Although the arbitration and mediation processes do have similarities in the New Jersey legal system, they also have important differences that carry potentially significant legal consequences for the parties involved. Here, we’ll explore the differences between mediation and arbitration that any party should consider before starting negotiations.
Mediations vs. arbitrations: The similarities
Both mediation and arbitration are forms of alternative dispute resolution intended to resolve issues before they go to trial, which can be costly both financially and time-wise.
The role of the facilitator of such a negotiation — the mediator in the case of mediations and the arbitrator in the case of arbitrations — is to steer both parties into a mutually agreed-upon resolution that is acceptable.
One of the biggest benefits of these types of negotiations, in addition to saving the court system from overload, is that they allow each party to voice his or her interests without all the formality of the court system, which can be difficult for non-lawyers to navigate. The participants, either the facilitators or the disputing parties, do not necessarily need to be attorneys.
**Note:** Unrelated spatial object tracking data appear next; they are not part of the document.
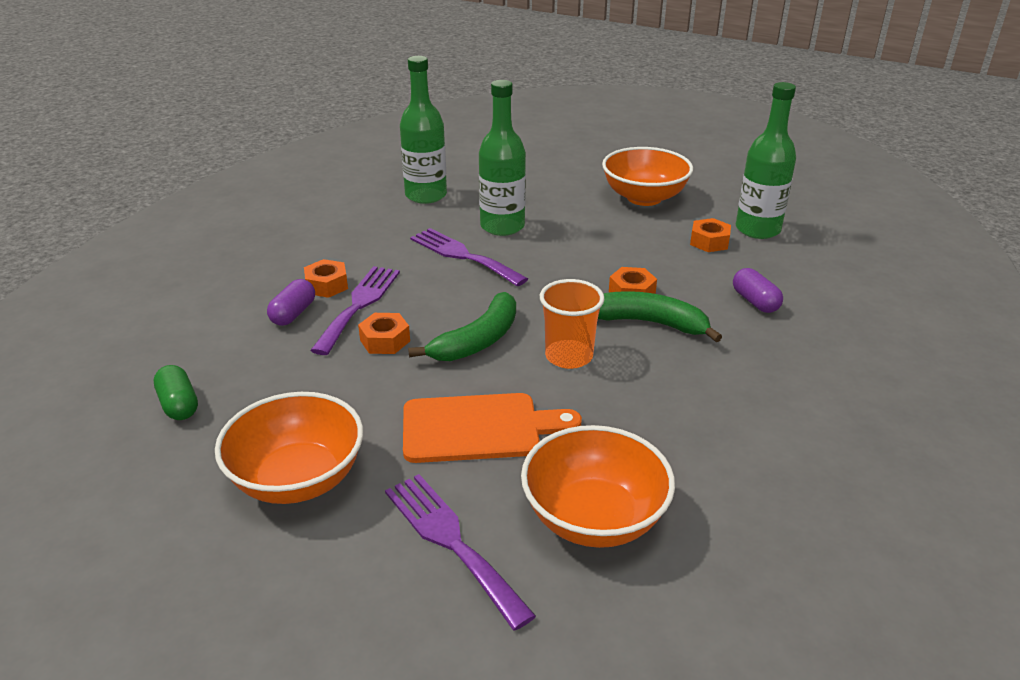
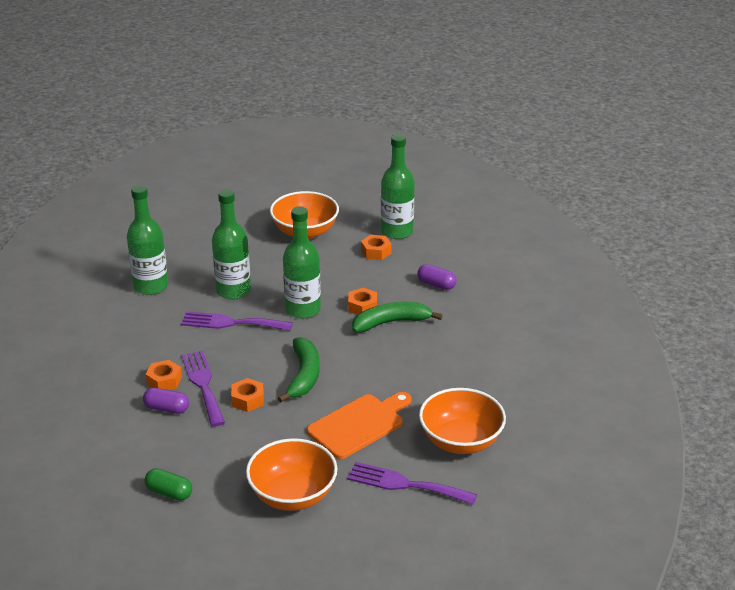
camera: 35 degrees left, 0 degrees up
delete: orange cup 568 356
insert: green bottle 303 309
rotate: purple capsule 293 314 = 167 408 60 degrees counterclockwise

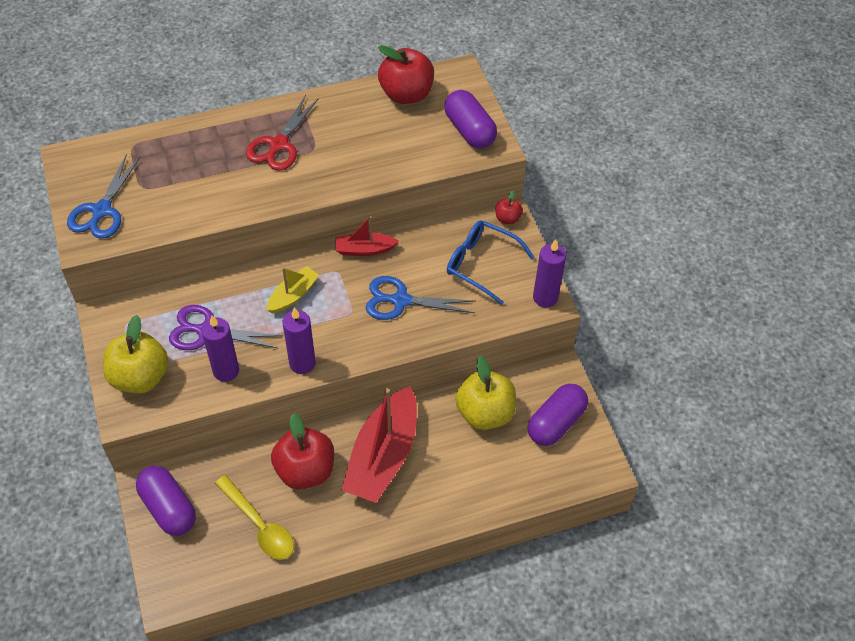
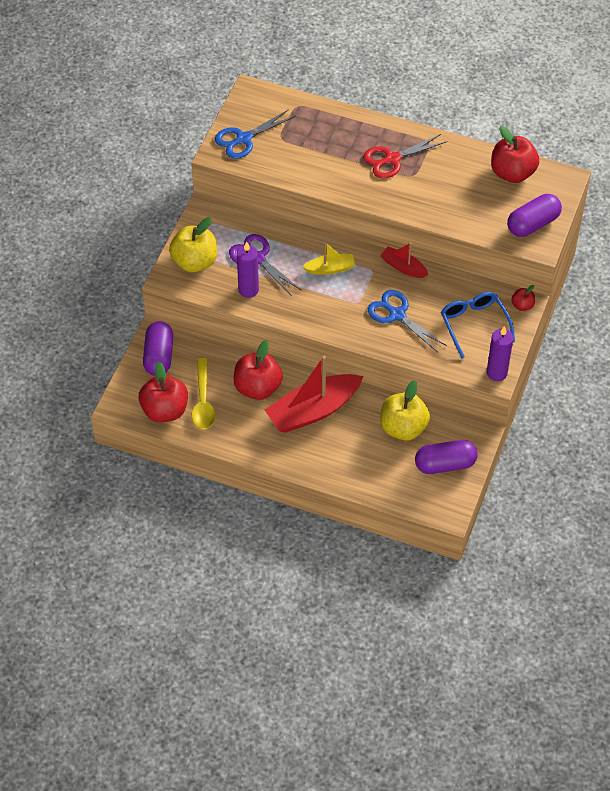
camera: 40 degrees right, 0 degrees up
delete: purple candle 302 363
insert: red apple 165 410
rotate: purple capsule 469 130 = 533 224 45 degrees clockwise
Mediations vs. arbitrations: The key differences
The main difference is that mediation is informal whereas arbitration is formal. Accordingly, the results of mediation are nonbinding, meaning that the decision of the mediator carries no legal weight. Either or both disputing parties can choose to ignore the decision of the mediator and pursue whatever legal action they choose.
On the other hand, the ruling of the arbiter is binding. Except under unique circumstances, the resolution offered by the arbiter cannot be appealed.
Arbitrations and mediations are similar proceedings under New Jersey law. However, one is legally binding, and the other is not. Participants should be aware of the benefits and risks of each type before participating in either type of negotiation.